You need to be mentally and emotionally prepared because this phase will more than likely feel quite strained, especially in the early stages. A lot of emotions will arise, some that may even surprise you... ones that have perhaps been repressed and ignored. If you have a lot of anger you may start lashing out at your partner. In turn, they may react with the silent treatment or an attitude of indifference, as a retort, for feeling uncomfortable because of the damage they have caused to the marriage.
Both you and your partner are going to have to put some real energy and effort into working together on your communication skills.
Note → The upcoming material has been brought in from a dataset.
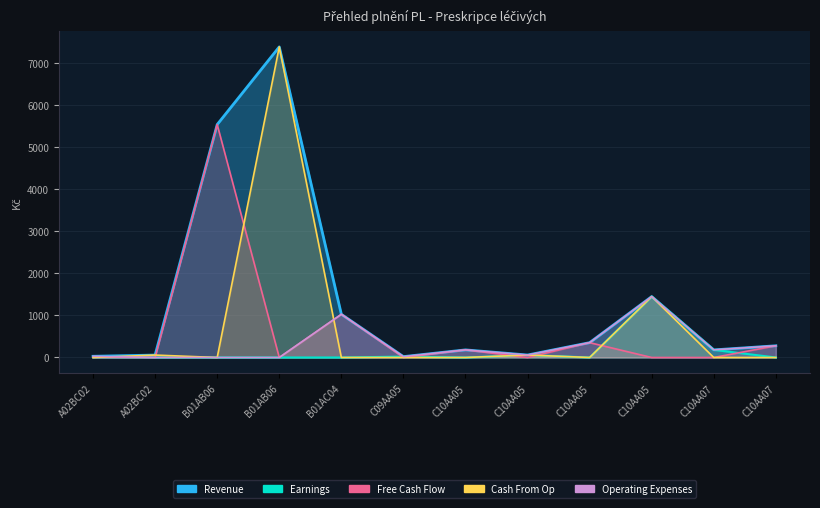

What is the sum of all Operating Expenses values?

3579.3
And being the victim, you are going to need some form of trust and sense of confidence that your spouse is on-board and committed to the process.
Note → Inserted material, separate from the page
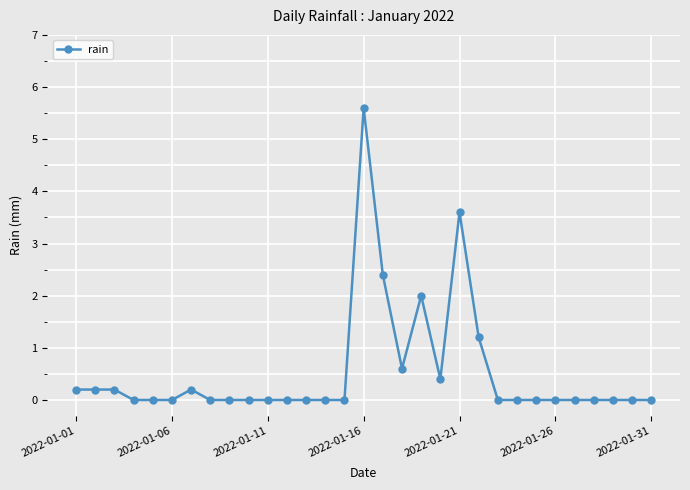

How many lines are shown in the chart?

1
Be aware, also, that you will likely go through periods of negative thoughts as you start working with your partner to save your marriage, but this does not mean that your internal foundation has been compromised, or is at risk of falling apart. This is just part of the natural process of trying to build communication again after something as devastating as an affair.
Phase 3: The Rebuilding of Your Marriage Or Relationship:
Once you have re-established a working mode of communication with your spouse, where it is more positive and constructive in nature instead of angry, with emotional tirades of accusations and condemnation, then you are ready to start rebuilding your marriage.
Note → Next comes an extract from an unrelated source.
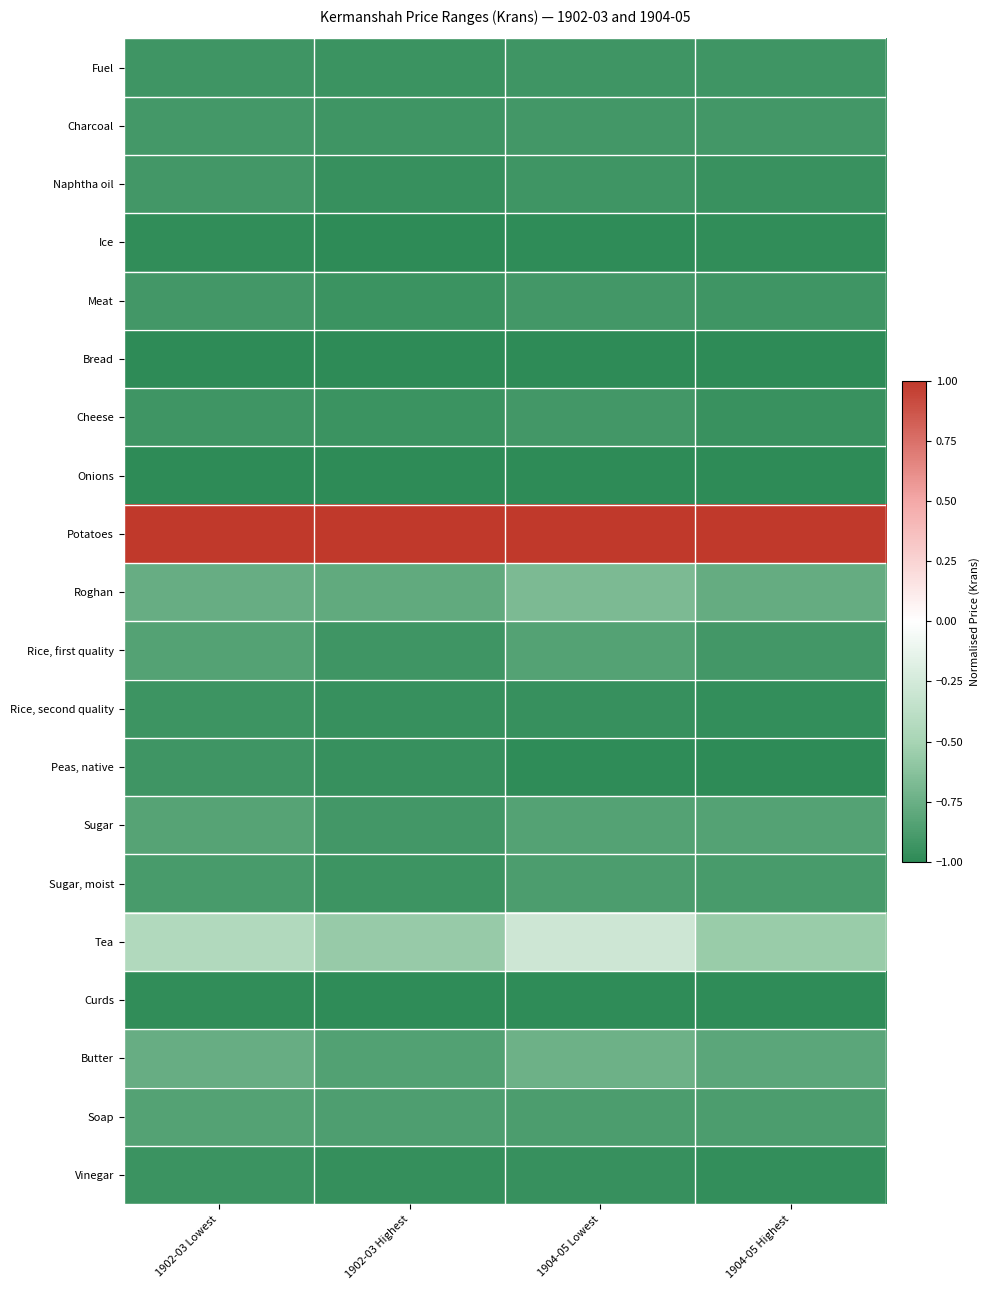

At how many categories does at least one series exceed 0?

4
This is the pivotal piece in the "how to survive infidelity and restore your relationship" puzzle, and is defined by being positive and proactive in your thoughts and actions. This phase will be characterized by transparency and establishing trust again. This is where you begin doing away with the mentality of, "this is how we've always done it" thinking in your marriage and replacing that mindset with a much more solid foundation, where your marriage will be governed by a very clear-cut, and defined set of rules and parameters.
Surviving Infidelety – Conclusion
The beauty of the marriage relationship is such that it is never complete. There is always work that can be done - improvements that can be achieved. And you need to be committed to this most rewarding of processes. I say committed and you must not allow yourself to lose sight of your goal - that of surviving infidelity, and the ultimate goal to save your marriage or relationship. How to survive infidelity and restore your relationship involves having a positive attitude and a constructive game-plan. As you put your best foot forward and continue towards your goal, refusing to let anything defeat you, you will begin to experience restoration and healing and the love for your spouse will start to burn again. Understanding your partner's wants and needs is crucial to surviving infidelity, and you can only do that by talking one-on-one about both of your needs. Equally crucial is the need to discuss these desires with your partner instead of with friends and family. If you feel that there is a need to talk with someone outside of your relationship, discuss things with a marriage counselor. Also remember to come back to this website as I will update it with new surviving infidelity tips and help so you will get your get your marriage/relationship back on track.